Constructing six tidal lagoons around the coasts of Britain to harness power from the tides could bring up to £27bn to the UK economy over 12 years, a report has suggested.
Once built, the fleet of lagoons would supply 8 per cent of the UK's electricity and would contribute £3.1 billion a year over their 120-year life-time, the study by the Centre for Economics and Business Research (Cebr) said.
Moreover, developing the innovative technology would provide UK businesses with a competitive edge and allow them to find new export opportunities worth up to £70bn.
The programme would also create thousands of jobs, cut carbon emissions and provide flood protection to at-risk coastal communities, the study suggested.
"Having analysed all of the costs and all of the savings associated with this decision, this study clearly demonstrates that the benefits to the national economy would be enormous, immediate and long-lived," said Mark Shorrock, chief executive of Tidal Lagoon Power who proposed the series of tidal lagoon power plants around the western coast of the UK examined in the report.
Apart from the planned Swansea Bay tidal lagoon power plant, expected to cost £1bn, further five projects could be built in the Severn Estuary, North Wales and the northwest coast of England.
The proposal expects all six tidal lagoon power plants could be completed by 2027 with the Swansea Bay project beginning construction as early as spring 2015.
Douglas McWilliams, executive chairman and chief economist at the Centre for Economics and Business Research, said the proposal could address the current situation in the UK energy sector, which he compared to that in the 1970s.
""The UK is losing its hard-fought energy independence and struggling to identify genuine drivers of growth.
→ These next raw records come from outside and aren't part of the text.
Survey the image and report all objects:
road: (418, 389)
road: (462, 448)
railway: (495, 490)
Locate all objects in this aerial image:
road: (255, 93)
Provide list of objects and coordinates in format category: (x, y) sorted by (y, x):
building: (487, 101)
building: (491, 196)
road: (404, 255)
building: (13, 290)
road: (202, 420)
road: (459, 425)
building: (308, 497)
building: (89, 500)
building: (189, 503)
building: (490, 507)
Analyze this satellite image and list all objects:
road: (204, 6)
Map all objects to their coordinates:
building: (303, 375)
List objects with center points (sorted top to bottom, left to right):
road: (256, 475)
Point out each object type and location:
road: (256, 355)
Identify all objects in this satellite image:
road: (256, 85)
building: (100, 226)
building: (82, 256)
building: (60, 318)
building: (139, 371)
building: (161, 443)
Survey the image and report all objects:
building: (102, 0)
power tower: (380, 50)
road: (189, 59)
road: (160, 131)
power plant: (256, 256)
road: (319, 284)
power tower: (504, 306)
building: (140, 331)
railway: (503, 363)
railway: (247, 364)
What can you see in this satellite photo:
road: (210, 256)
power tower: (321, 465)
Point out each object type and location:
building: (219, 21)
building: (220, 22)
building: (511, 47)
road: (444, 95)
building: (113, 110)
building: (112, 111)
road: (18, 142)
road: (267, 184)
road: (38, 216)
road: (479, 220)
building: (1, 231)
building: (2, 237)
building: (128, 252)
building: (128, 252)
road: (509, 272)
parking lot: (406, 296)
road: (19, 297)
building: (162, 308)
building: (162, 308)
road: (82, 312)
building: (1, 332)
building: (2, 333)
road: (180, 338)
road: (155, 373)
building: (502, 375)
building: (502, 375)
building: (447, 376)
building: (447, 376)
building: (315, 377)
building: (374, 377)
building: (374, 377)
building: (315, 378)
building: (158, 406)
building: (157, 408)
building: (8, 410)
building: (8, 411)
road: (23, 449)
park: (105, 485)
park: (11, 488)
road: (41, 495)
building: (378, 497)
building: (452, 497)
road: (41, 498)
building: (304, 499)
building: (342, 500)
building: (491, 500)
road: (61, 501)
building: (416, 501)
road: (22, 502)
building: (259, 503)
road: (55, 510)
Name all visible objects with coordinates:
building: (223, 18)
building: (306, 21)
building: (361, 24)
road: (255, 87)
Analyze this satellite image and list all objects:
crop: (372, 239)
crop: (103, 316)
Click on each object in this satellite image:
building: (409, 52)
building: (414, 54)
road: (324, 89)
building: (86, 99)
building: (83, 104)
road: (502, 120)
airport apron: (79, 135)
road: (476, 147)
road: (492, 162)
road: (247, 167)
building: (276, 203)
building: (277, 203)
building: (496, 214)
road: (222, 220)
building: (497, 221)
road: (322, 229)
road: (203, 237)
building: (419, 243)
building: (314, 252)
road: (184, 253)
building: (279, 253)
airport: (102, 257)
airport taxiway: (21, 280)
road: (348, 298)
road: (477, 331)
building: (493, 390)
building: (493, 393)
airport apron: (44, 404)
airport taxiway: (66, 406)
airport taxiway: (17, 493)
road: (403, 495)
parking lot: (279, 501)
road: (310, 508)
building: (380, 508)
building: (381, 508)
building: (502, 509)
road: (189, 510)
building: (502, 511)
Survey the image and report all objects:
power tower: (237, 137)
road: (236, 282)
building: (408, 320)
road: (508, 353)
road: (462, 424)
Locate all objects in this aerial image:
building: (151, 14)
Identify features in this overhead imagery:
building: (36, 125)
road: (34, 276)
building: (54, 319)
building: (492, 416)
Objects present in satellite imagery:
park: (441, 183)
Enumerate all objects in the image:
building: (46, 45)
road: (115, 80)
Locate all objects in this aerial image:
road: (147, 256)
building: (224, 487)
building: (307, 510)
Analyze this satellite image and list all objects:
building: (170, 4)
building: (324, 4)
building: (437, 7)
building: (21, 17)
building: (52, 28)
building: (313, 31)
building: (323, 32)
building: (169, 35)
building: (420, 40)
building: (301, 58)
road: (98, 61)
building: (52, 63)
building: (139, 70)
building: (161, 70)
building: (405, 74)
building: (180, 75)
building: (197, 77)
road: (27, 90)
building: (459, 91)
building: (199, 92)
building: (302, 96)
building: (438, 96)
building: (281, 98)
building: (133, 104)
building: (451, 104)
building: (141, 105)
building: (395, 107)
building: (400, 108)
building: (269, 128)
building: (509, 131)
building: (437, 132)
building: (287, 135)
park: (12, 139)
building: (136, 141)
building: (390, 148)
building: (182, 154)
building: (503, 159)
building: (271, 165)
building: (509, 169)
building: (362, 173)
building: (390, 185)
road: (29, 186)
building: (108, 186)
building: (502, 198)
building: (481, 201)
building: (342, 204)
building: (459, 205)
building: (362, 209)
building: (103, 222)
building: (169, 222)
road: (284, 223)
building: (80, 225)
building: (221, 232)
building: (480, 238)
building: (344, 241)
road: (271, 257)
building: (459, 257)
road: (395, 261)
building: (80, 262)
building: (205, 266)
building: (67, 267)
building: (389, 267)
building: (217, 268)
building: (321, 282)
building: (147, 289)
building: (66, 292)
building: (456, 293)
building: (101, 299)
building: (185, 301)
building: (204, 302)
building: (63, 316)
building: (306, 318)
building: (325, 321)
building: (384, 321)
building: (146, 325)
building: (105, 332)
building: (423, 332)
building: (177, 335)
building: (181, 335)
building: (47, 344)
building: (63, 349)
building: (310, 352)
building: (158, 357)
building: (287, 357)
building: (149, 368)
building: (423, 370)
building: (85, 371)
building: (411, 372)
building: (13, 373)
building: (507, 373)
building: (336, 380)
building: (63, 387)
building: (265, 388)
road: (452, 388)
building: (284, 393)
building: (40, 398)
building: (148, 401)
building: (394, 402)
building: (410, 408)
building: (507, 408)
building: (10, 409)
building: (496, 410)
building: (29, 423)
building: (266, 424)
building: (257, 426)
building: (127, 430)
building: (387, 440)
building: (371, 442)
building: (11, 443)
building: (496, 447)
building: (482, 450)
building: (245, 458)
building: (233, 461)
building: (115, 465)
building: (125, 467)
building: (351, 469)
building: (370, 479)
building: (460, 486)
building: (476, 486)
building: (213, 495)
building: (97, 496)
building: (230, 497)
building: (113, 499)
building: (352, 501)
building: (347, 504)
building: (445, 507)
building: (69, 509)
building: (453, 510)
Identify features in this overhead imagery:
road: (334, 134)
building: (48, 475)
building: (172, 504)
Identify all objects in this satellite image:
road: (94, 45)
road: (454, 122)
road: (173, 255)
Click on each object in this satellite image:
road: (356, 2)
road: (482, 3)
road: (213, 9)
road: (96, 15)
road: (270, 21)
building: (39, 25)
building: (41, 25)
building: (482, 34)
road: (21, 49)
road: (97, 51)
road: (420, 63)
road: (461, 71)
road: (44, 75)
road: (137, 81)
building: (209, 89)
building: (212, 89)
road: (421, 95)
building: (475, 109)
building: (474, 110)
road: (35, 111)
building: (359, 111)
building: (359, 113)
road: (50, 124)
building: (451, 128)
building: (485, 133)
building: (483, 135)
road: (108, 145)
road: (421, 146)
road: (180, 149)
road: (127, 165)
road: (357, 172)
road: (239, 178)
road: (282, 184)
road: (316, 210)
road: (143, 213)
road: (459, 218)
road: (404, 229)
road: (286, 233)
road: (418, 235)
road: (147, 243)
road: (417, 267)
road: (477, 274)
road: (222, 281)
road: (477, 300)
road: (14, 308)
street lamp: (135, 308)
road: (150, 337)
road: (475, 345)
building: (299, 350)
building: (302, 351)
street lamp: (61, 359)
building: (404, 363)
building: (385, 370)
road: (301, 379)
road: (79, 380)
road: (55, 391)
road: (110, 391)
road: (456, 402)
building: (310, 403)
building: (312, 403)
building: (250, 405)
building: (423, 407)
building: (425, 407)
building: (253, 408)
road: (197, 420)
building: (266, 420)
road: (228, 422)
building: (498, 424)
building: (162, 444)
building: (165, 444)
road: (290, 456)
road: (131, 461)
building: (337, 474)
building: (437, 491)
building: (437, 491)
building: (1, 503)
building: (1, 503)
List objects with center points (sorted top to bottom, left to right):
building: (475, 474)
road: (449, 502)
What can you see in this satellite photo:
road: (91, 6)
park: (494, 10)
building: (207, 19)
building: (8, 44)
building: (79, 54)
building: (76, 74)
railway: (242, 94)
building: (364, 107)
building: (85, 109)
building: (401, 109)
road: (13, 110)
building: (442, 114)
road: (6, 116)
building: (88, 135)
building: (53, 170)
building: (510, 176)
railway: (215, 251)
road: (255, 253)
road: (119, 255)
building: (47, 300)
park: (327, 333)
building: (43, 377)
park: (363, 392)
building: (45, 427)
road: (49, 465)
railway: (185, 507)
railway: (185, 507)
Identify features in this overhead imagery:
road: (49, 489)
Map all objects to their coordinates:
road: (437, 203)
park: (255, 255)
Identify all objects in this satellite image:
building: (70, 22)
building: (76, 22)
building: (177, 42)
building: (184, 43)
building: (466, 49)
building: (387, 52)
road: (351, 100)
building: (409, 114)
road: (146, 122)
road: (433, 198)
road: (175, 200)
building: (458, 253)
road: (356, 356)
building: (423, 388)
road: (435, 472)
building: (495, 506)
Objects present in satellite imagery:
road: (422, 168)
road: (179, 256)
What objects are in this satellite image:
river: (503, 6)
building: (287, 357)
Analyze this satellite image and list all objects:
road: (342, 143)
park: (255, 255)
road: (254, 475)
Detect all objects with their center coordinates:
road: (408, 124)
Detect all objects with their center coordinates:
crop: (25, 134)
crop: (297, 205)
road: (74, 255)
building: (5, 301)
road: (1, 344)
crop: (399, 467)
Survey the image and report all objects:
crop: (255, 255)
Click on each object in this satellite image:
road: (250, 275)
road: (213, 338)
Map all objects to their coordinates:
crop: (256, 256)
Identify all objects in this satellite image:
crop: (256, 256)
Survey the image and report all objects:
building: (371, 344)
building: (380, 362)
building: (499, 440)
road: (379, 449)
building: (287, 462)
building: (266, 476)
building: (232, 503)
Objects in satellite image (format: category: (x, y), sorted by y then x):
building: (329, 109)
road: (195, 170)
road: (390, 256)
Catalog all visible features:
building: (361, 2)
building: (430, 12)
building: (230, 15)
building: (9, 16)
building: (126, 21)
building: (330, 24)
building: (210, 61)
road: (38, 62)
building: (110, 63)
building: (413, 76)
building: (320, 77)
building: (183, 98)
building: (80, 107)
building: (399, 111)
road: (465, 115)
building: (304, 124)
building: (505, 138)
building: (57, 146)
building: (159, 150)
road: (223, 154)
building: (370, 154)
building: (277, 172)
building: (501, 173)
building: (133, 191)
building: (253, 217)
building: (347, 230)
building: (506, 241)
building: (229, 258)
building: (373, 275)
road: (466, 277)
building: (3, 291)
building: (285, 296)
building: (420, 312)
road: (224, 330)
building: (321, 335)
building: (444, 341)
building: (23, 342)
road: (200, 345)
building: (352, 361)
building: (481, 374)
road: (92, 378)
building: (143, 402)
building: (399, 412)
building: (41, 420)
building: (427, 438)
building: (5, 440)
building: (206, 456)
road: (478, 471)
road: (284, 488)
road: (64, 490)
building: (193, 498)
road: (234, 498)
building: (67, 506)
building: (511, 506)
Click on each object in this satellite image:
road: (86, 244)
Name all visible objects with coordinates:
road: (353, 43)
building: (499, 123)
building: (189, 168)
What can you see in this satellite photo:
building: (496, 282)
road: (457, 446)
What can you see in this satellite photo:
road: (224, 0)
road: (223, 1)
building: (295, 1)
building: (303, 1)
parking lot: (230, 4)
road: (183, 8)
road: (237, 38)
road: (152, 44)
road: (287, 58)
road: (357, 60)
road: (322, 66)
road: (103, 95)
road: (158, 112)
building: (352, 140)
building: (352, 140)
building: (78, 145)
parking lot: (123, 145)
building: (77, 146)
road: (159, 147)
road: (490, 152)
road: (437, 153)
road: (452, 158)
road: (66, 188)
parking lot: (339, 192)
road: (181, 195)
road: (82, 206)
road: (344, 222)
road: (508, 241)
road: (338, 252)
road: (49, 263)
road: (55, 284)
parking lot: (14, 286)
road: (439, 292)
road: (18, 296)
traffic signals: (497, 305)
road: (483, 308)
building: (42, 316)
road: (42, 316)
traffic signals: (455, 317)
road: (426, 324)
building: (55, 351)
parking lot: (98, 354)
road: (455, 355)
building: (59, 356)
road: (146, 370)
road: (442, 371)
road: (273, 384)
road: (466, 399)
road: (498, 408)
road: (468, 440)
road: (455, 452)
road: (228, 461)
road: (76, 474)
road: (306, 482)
The response in the 1970s was to support a domestic offshore oil and gas industry which became a world leader and has delivered huge benefits to the UK economy,” McWilliams said.
"This report shows why today's response to the same challenges to energy sovereignty and economic growth would do well to exploit the new opportunity presented by tidal lagoons."
The six proposed tidal lagoon power plants, generating renewable energy by capturing and releasing tidal water through turbines, could create or sustain up to 35,800 jobs a year on average during the time of construction.
The operation of the lagoons and the electricity they produce will contribute £3.1bn a year and support up to 6,400 jobs, the report predicts.
Net exports from tidal lagoons, through cutting imports of fossil fuels, exporting tidal electricity at times of over-supply and exporting components and expertise to roll out lagoon power plants overseas, could reach £3.7bn a year, totalling £70bn between 2030 and 2050.
Harnessing the tides for power would provide predictable renewable electricity, which could end up cheaper than other low-carbon sources of energy such as nuclear and offshore wind.